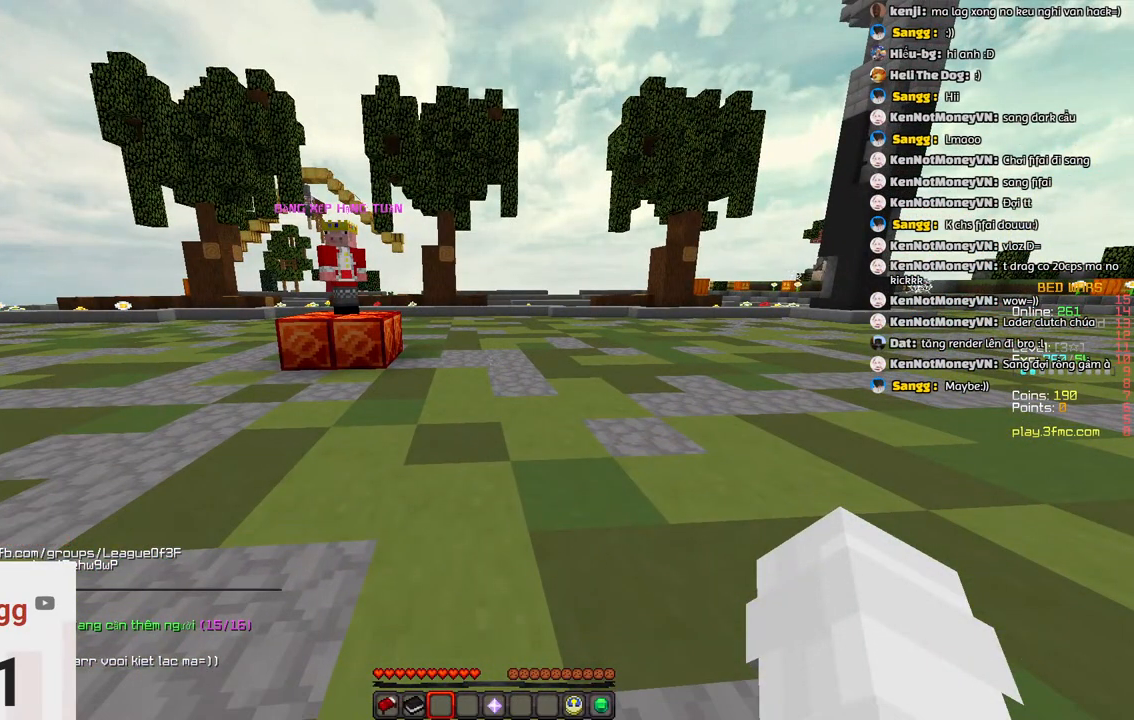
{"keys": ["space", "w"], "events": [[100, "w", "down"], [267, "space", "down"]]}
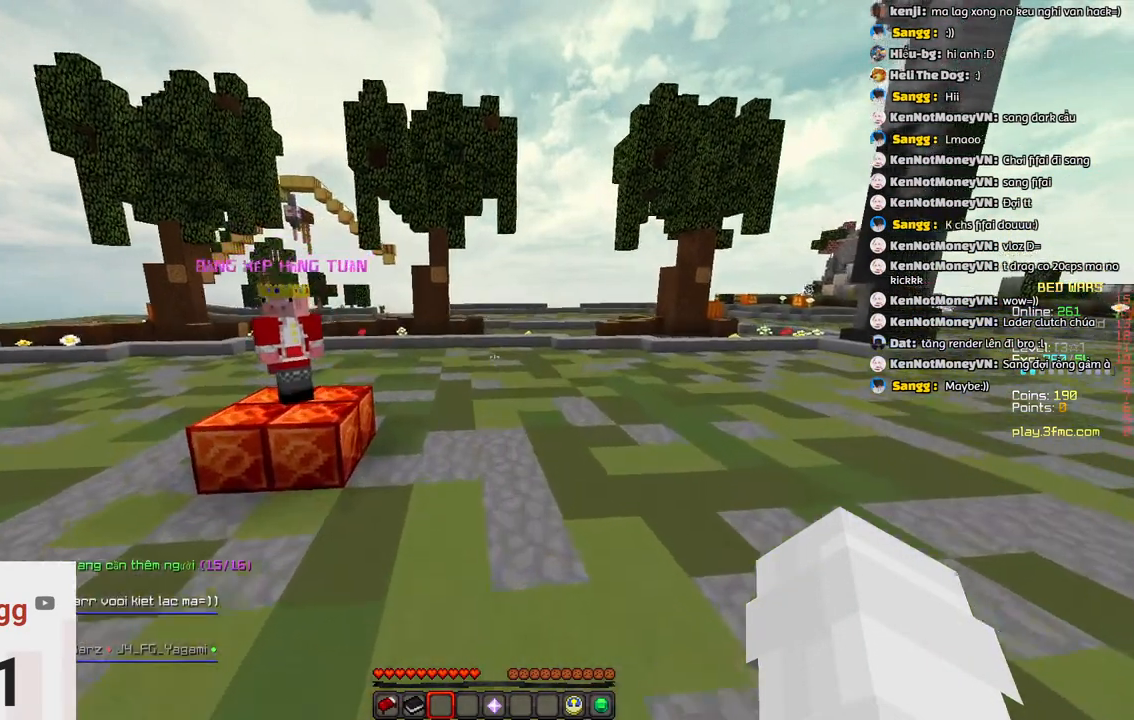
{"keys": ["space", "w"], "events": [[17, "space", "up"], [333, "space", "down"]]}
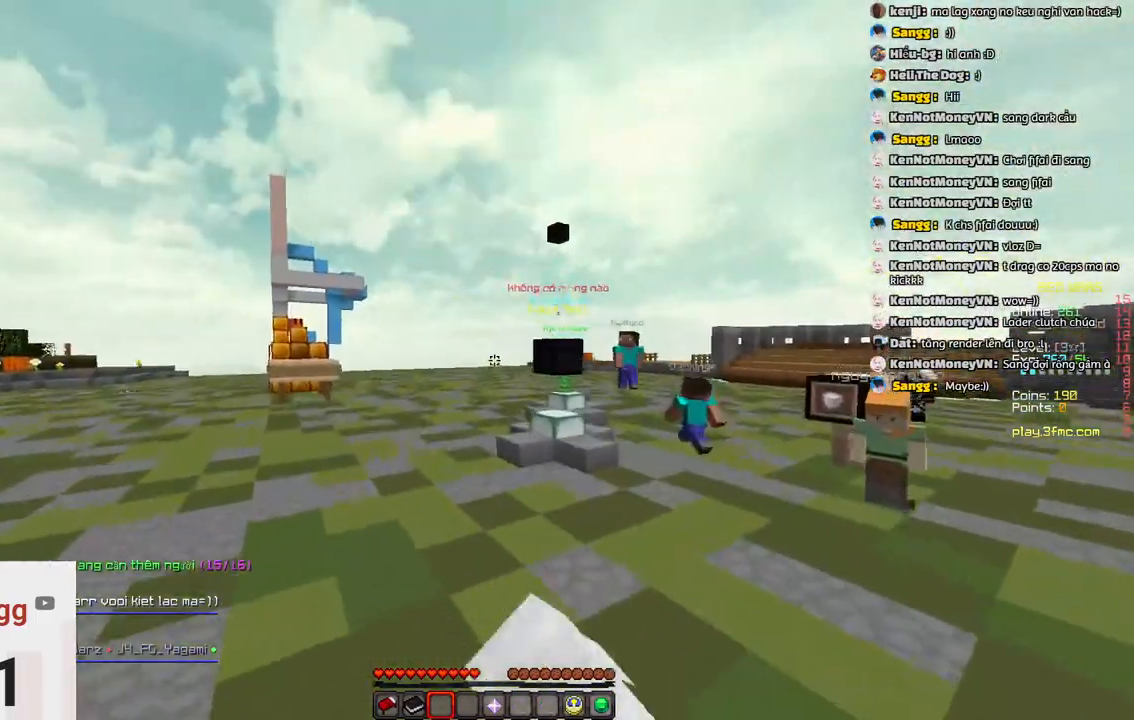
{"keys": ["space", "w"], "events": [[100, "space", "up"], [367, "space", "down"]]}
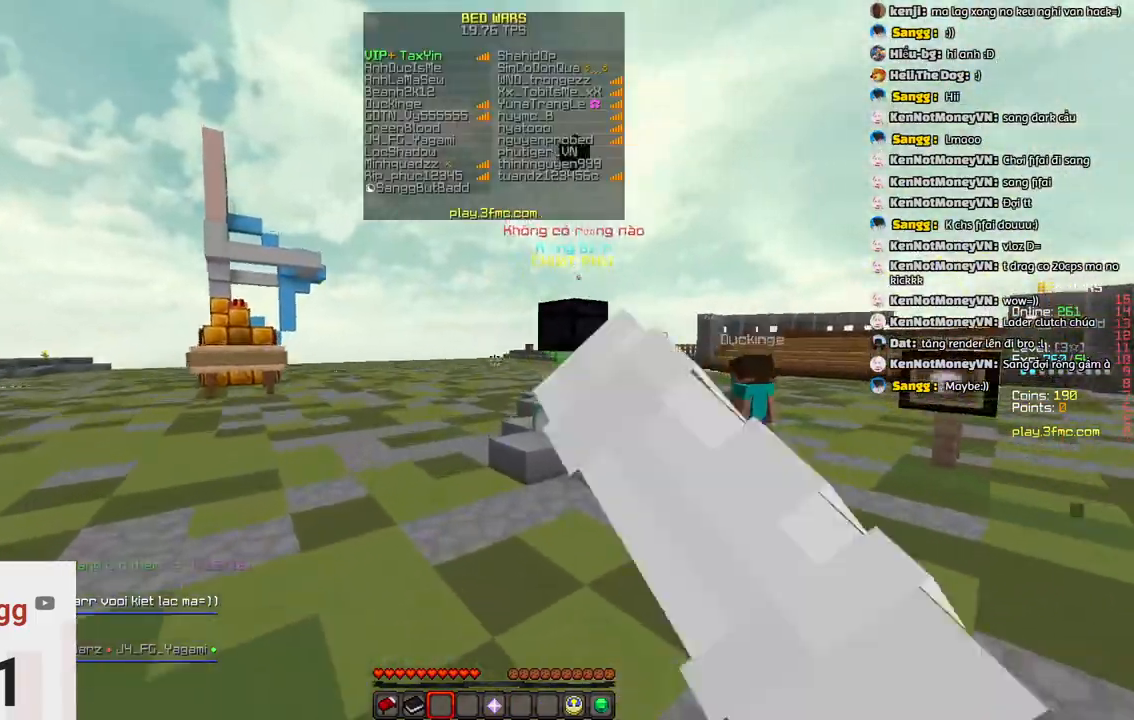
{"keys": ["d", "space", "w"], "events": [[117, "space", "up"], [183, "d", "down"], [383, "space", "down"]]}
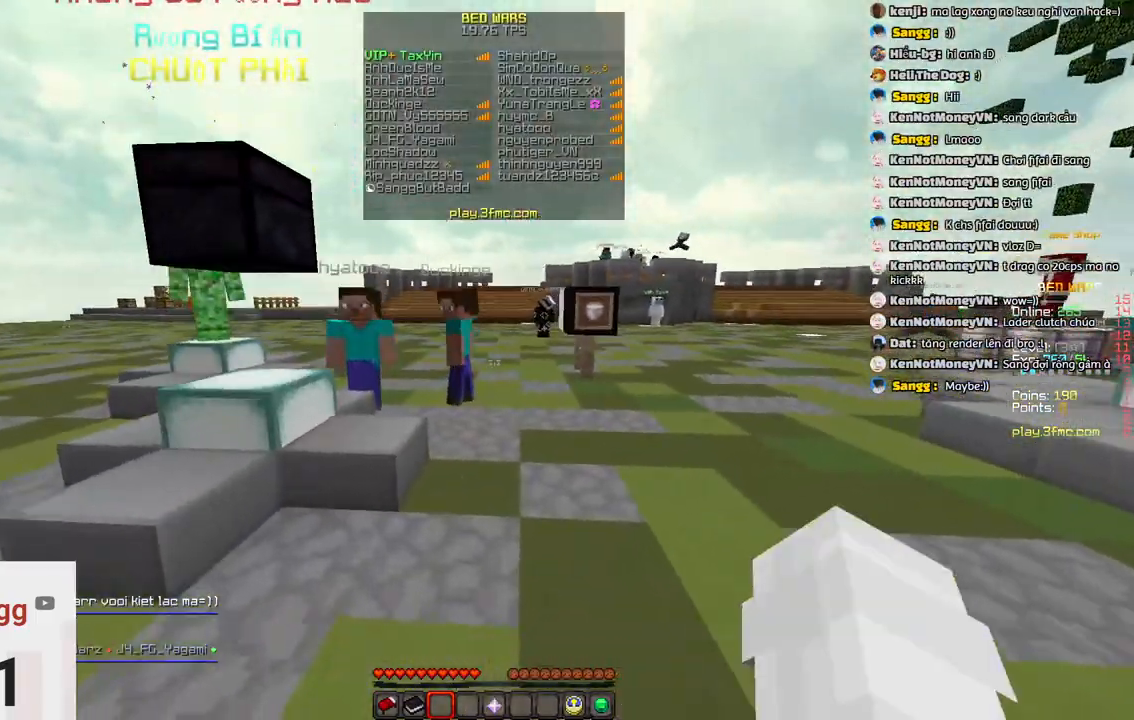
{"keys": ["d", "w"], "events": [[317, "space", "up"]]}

#####

[What is expected]: Pictures are not part of the copy. Please reproduce the material word for word.

[Response to this task]:
{"keys": ["space", "w"], "events": [[100, "w", "down"], [267, "space", "down"]]}
{"keys": ["space", "w"], "events": [[17, "space", "up"], [333, "space", "down"]]}
{"keys": ["space", "w"], "events": [[100, "space", "up"], [367, "space", "down"]]}
{"keys": ["d", "space", "w"], "events": [[117, "space", "up"], [183, "d", "down"], [383, "space", "down"]]}
{"keys": ["d", "w"], "events": [[317, "space", "up"]]}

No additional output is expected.